Holocaust Survivor Shares Lessons That Resonate

Artist and Holocaust Educator Gabriella Karin

Photo courtesy of gabriellakarin.com

Artist and Holocaust Educator Gabriella Karin

Alexa King, Contributing Writer

Two weeks ago, I was given the opportunity to listen to a presentation by sculptor and holocaust survivor Gabriella Karin. Along with the rest of my Art Major class and other classes and teachers from around the school, I listened as she recounted her story. 

She spoke about attending a Christian boarding school and pretending to be Christian while still attempting to hold on to her Jewish faith and heritage, about the constant terror of getting close to anyone for fear of betraying her secret and putting herself and her family in danger. She spoke about the nuns at the boarding school who helped protect her and about the endless courage and strength her mother portrayed throughout the war. She spoke about fleeing from her home in Bratislava at just 14 years old when the Nazis invaded Czechoslovakia and hiding for months across the street from the Gestapo in a neighbor’s home. She spoke about spending those nine months in tight quarters with her family, forced to stay absolutely still and silent every day, and about the way she’d spend all day every day just reading, looking for some sort of escape. She spoke about her neighbor, who would bring her books to read, huge volumes of history, of philosophy, of Dostoyevsky and Tolstoy. She spoke about the hope the books gave her, about the thought she clung to after reading those histories: “Every war finished… this will be over one day.” 

In the years after the war, Karin tried tirelessly to track down all those who had helped her, wanting to thank them for everything they’d done for her. She managed to track down the neighbor who had saved her family over half a century later, only to find that he had died in the 1980s. He had been buried in an unmarked grave in Columbus, Ohio. She ordered him a headstone that day, and now she tells his story to people all across the world.

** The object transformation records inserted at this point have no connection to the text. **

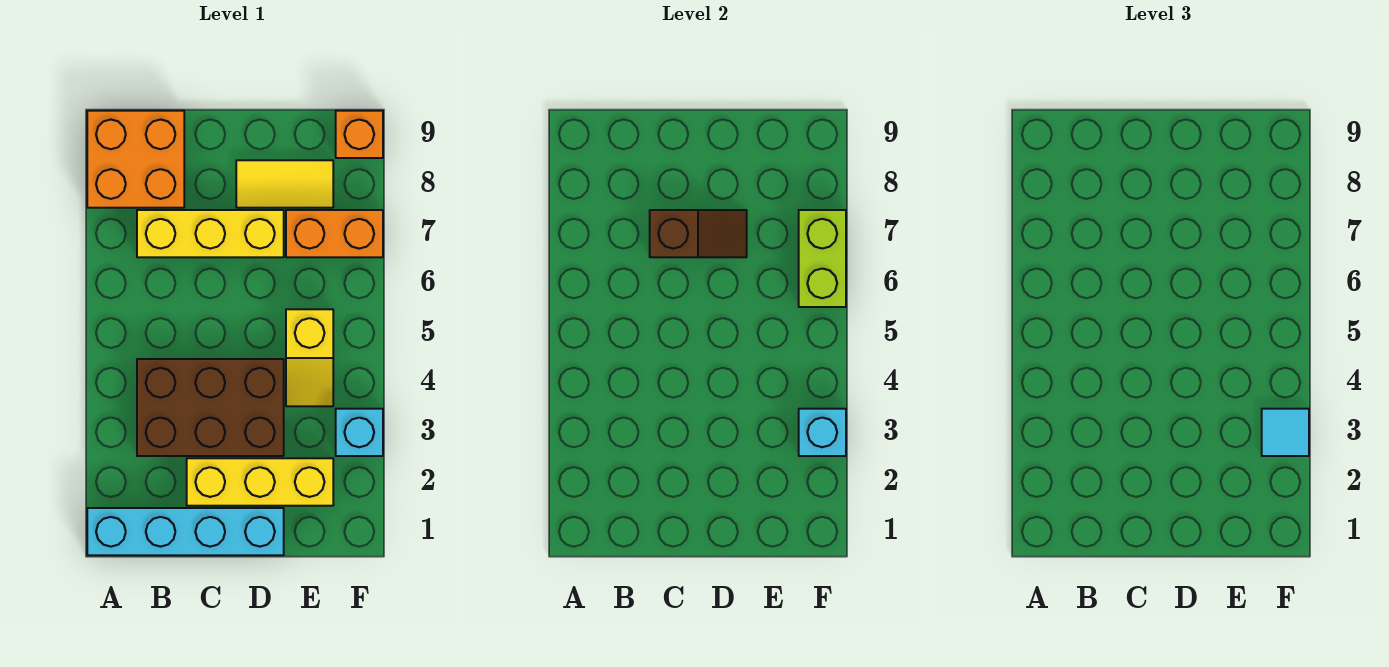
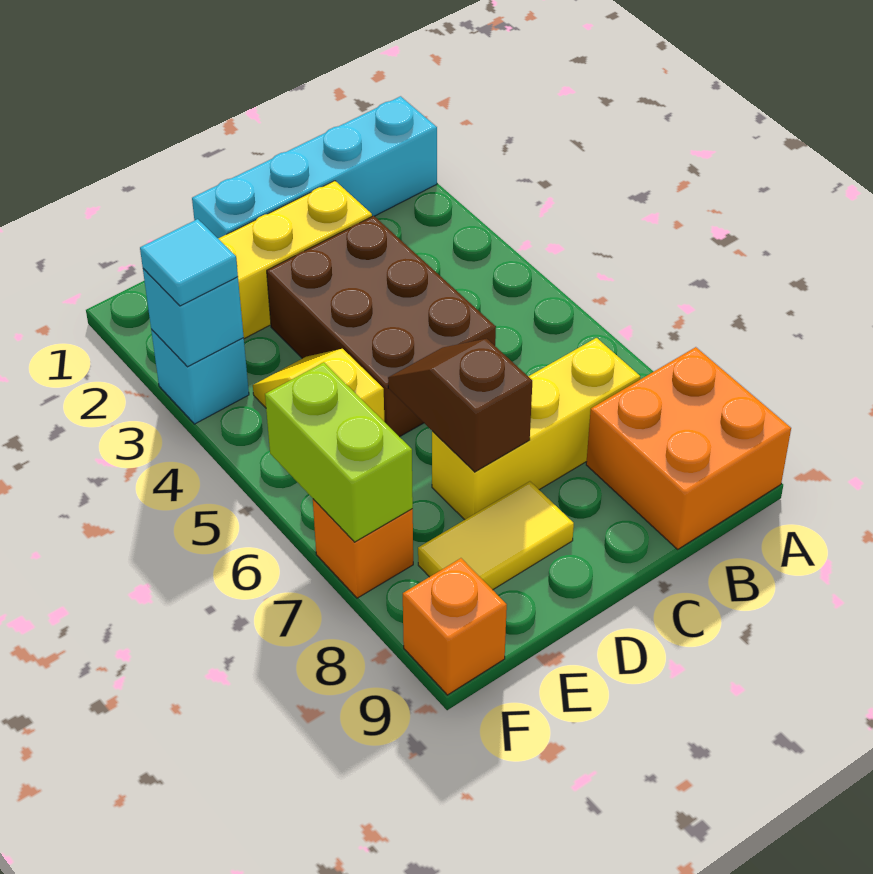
brown brick B3:D4 level 1 -> brown brick C3:D5 level 1
brown slope C7:D7 level 2 top C -> brown slope D6:D7 level 2 top 7
orange brick E7:F7 level 1 -> orange brick F7 level 1

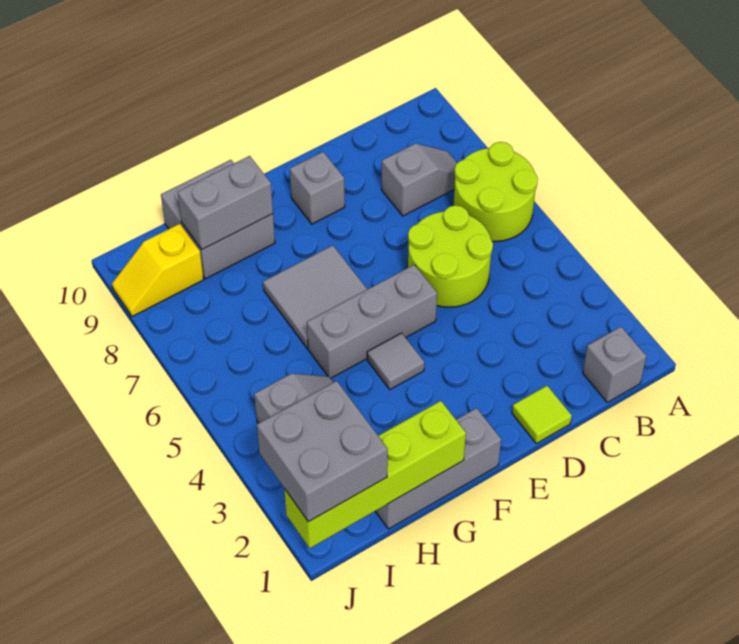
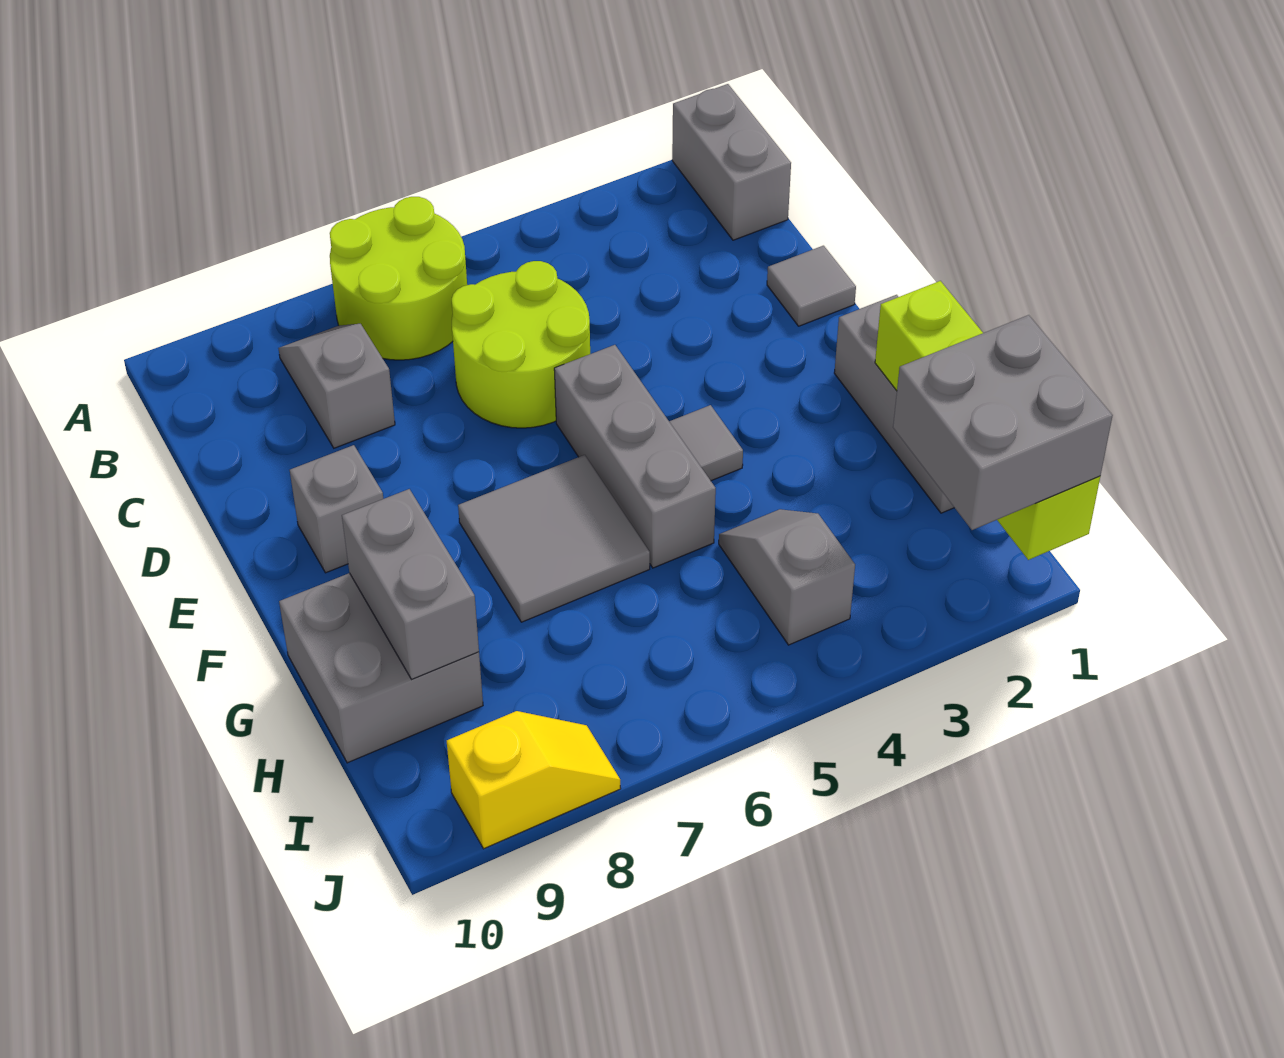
grey brick B1 level 1 -> grey brick A1:B1 level 1
lime tile D1 level 1 -> grey tile D1 level 1
yellow slope I9:J9 level 1 top I -> yellow slope J8:J9 level 1 top 9

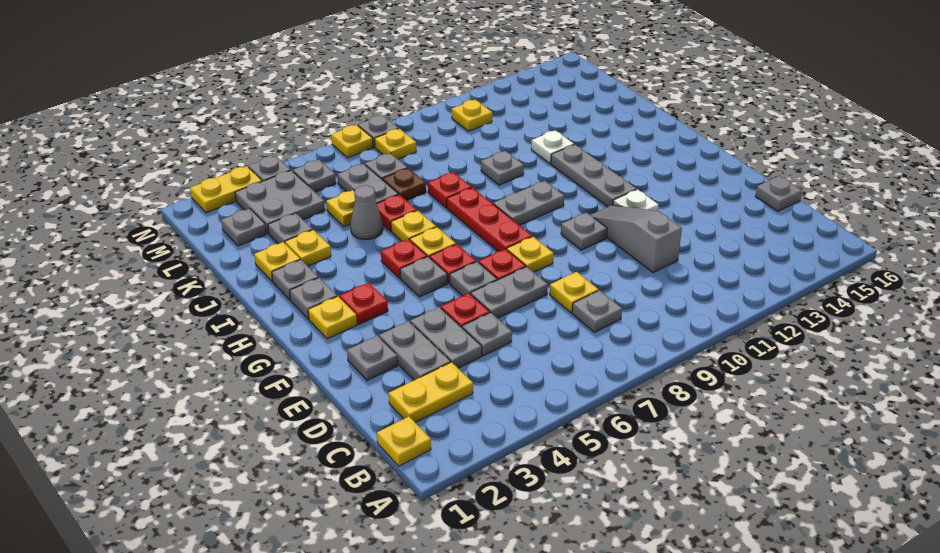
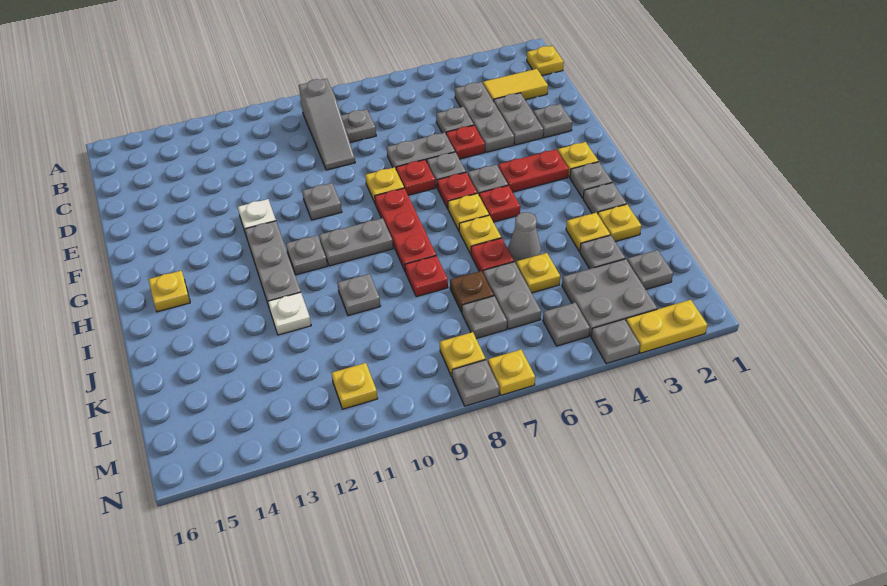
yellow plate C2:C3 level 1 -> yellow tile C2:C3 level 1
grey plate D4:E4 level 1 -> grey plate C4:E4 level 1
yellow plate D8 level 1 -> yellow plate H15 level 1
grey slope D11:F11 level 1 top D -> grey slope B9:D9 level 1 top B
grey plate D16 level 1 -> grey plate H11 level 1
red plate G3 level 1 -> red plate G3:G4 level 1

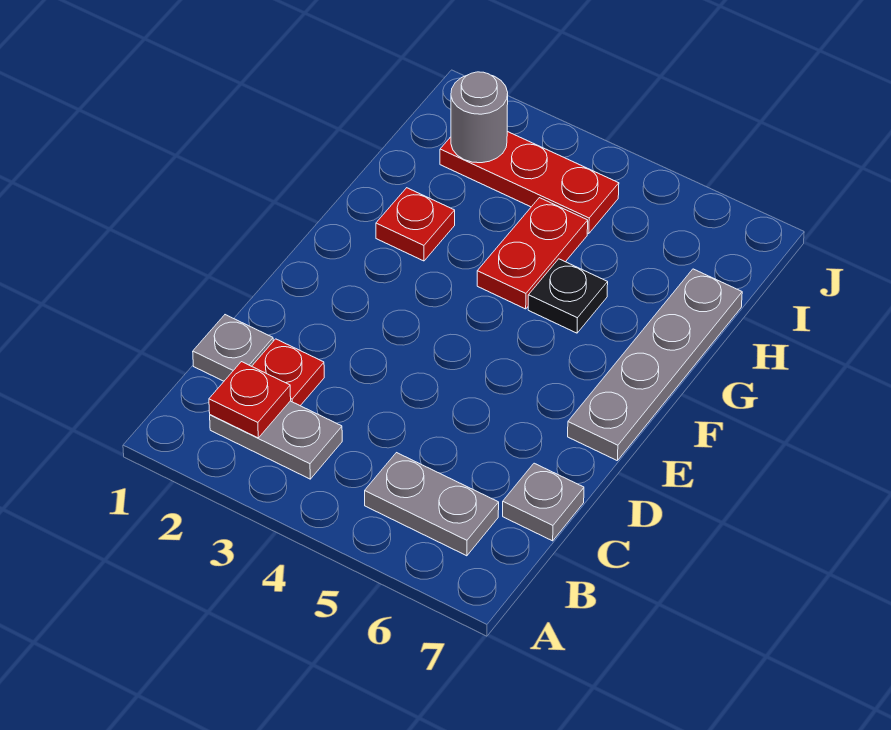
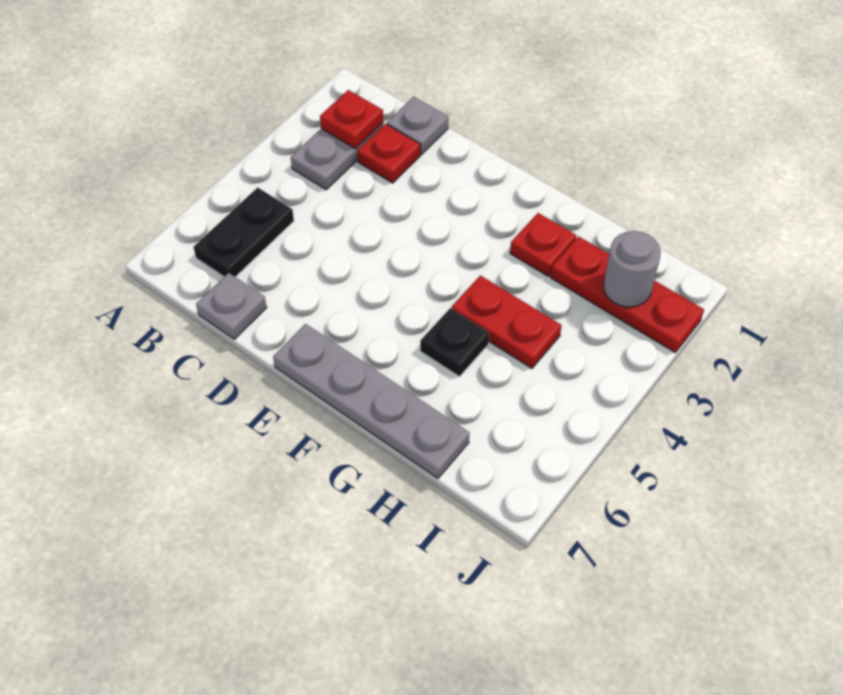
grey plate B5:B6 level 1 -> black plate B5:B6 level 1
red plate I2:I4 level 1 -> red plate H2:J2 level 1

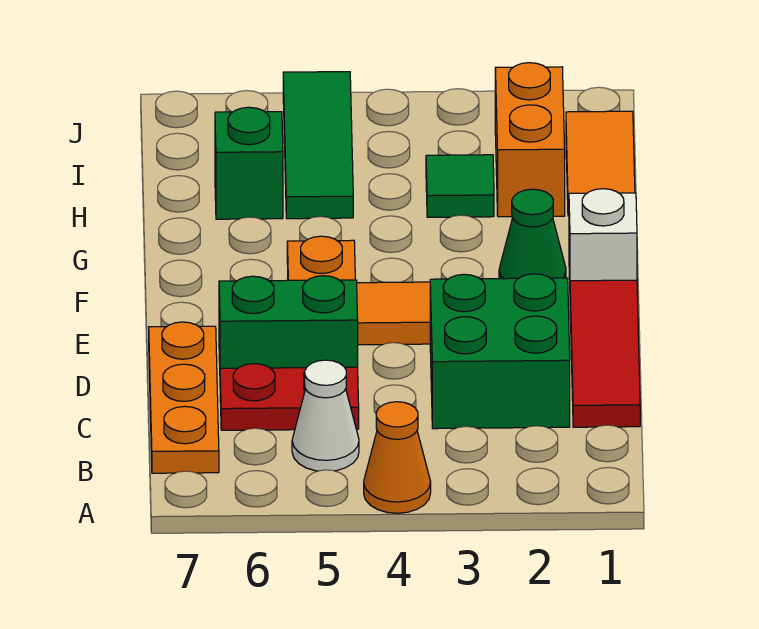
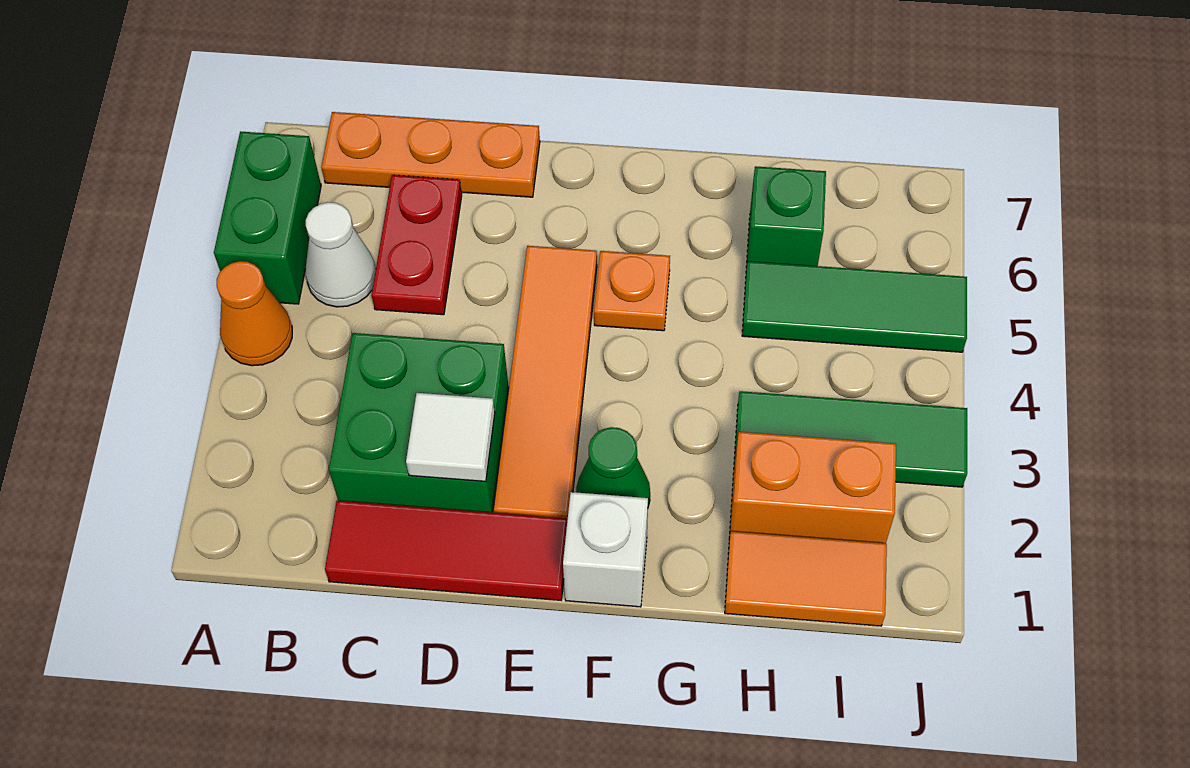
none -> white tile D2 level 2
green brick D5:D6 level 1 -> green brick A5:A6 level 1
green tile H3 level 1 -> green tile H3:J3 level 1

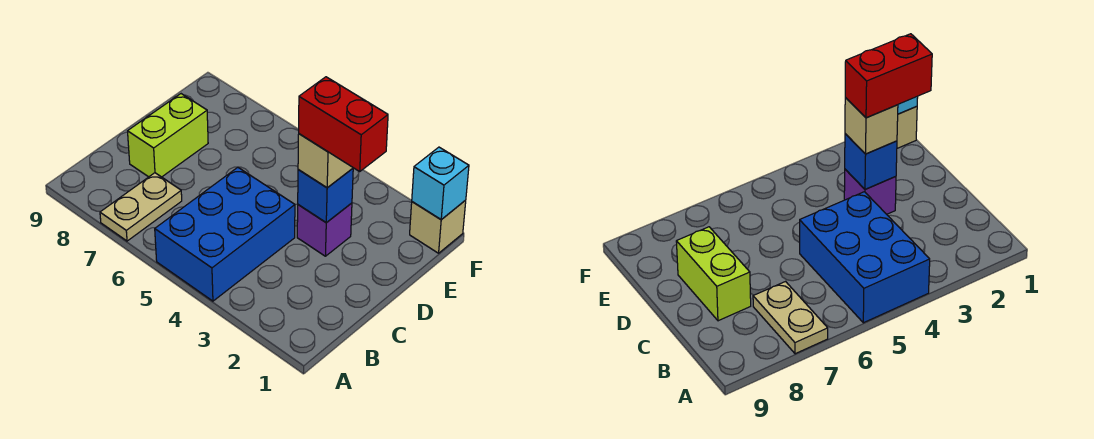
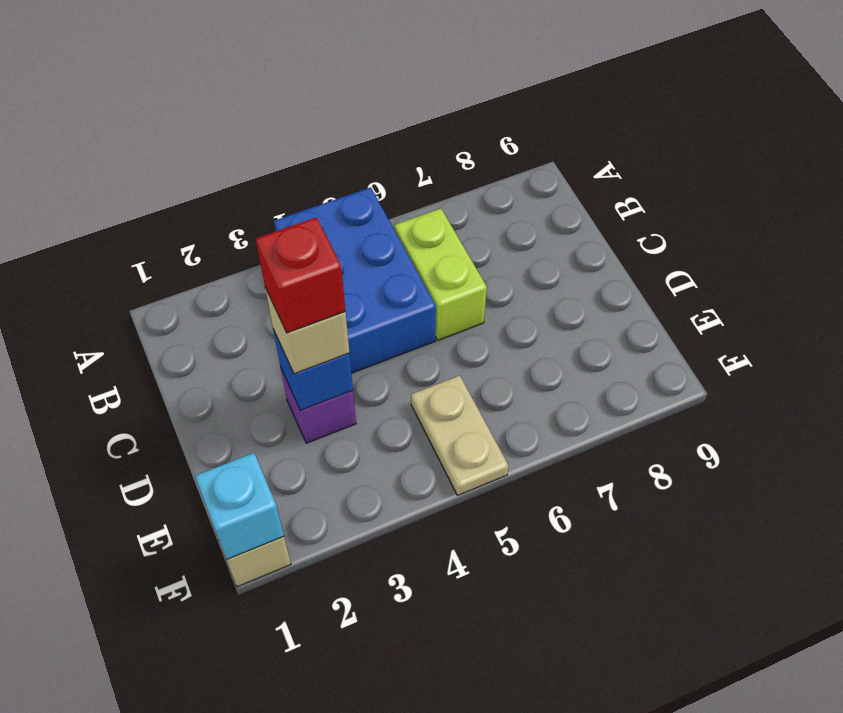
tan plate A7:B7 level 1 -> tan plate E5:F5 level 1
lime brick C8:D8 level 1 -> lime brick B6:C6 level 1
red brick D2:D3 level 4 -> red brick D3 level 4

An exceptionally passionate and loving person, this gratitude and respect was a common theme of Karin’s actions after the war. Her art is heartrending, depicting the hopeless and terrifying scenes of the Holocaust and the grief she feels for all the millions who lost their lives, but it is also unbelievably inspiring. Each piece, even the most desolate and painful, is nonetheless shot through with a thread of hope; despite the tragedy, despite the horror and the senseless violence and the insurmountable grief, Karin survived. Despite seeing humanity at its worst, despite watching the world close its gates to Jewish people, to Jewish children, trying to escape after Kristallnacht, Karin’s art clearly demonstrates one of the things about her presentation that left me the most awed: she believes wholeheartedly in humanity’s ability to build a better world. 

Karin explicitly extended this belief to the modern day, showing us some of the work she’s done chronicling the pandemic. These recent pieces show a world that, although it may be physically divided, is united in combating a common enemy. She specifically advocates the importance of working with one another in these unprecedented times, with one of her pieces even titled “We Are All In This Together — No Exceptions.” Even aside from the pandemic though, Karin’s art often incorporates themes of unity, compassion, and justice. She clearly sees the world, and the people in it, as flawed but fundamentally good, and that view pervades her art and showed in the lessons she imparted to us. She told us to be kind to one another, to be good and smart and fair, but most of all, she told us that we must speak up. She asserted that atrocities like the one she lived through are preventable, but only if people take it upon themselves to speak out against injustice wherever they see it. 

That moral, as well as Karin’s entire presentation, has been in the forefront of my mind this past week, as the murder of six Asian-American women shone a light on the way many members of the AAPI, or Asian-Americans Pacific Islander, community are treated in this country, particularly in the past year after public figures blamed them for the pandemic, spurring anti-Asian sentiment and even a rise in hate crimes. Often overlooked when it comes to the racism minorities face all too regularly in the United States, this week should have been more than enough to remind everyone of the dangers the Asian community still faces, and of how far we have left to go in the fight against racism, prejudice, and injustice. 

I’ve been thinking about that distance a lot this week, and I just keep coming back to what Karin said, to the importance of standing up to injustice. Events like these shootings are devastating, and can make it hard to believe in the dream of a better world, but we cannot let them prevent us from striving to do better, be better, every day. The last piece Karin showed us was a series: three disks, representing the past, present, and future. The first showed the fires and prisons of the holocaust, and spoke to a difficult, painful past; the second showed a raised hand, and read “stop the hate” in a representation of the fight taken up by all those standing up against injustice today. The third, however, told a different story. It depicted children of all different races and nationalities holding hands around a globe, prophesying a peaceful, loving future for the whole world. That’s the vision of the future I’d like to take with me: the vision of a future worth standing up for.